Data:
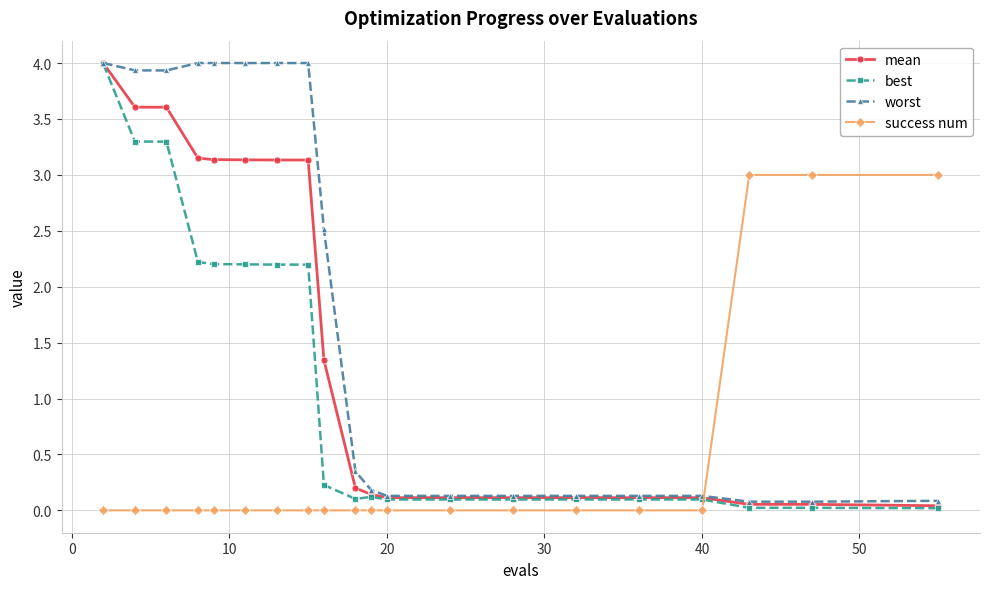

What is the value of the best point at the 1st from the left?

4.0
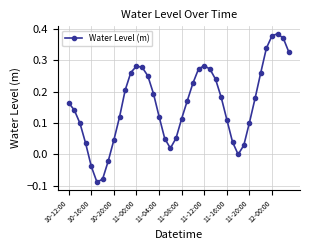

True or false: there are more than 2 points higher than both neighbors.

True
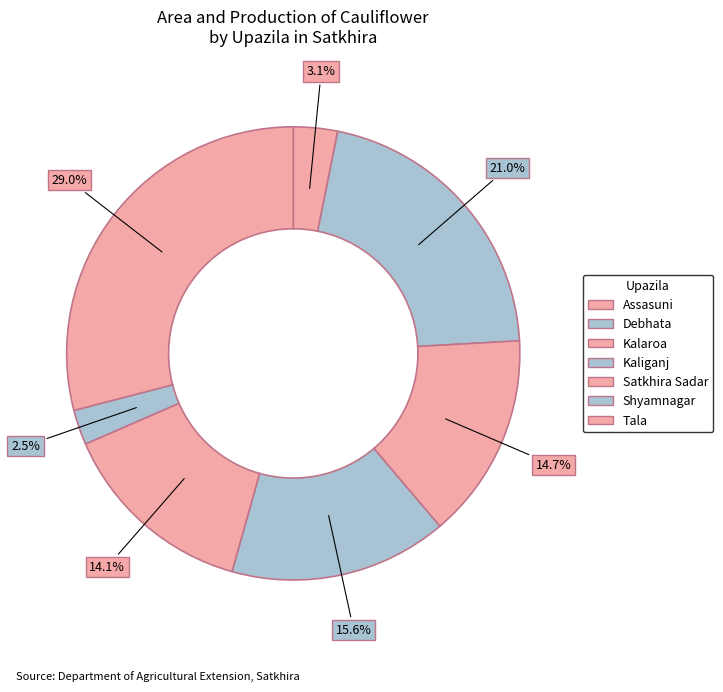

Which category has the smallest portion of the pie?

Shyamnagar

Task description: Output the material from the line containing "True or false: there" through its end, reproducing each line verbatim but omitting any pictures.

Task result:
True or false: there are more than 2 points higher than both neighbors.

True

Which category has the smallest portion of the pie?

Shyamnagar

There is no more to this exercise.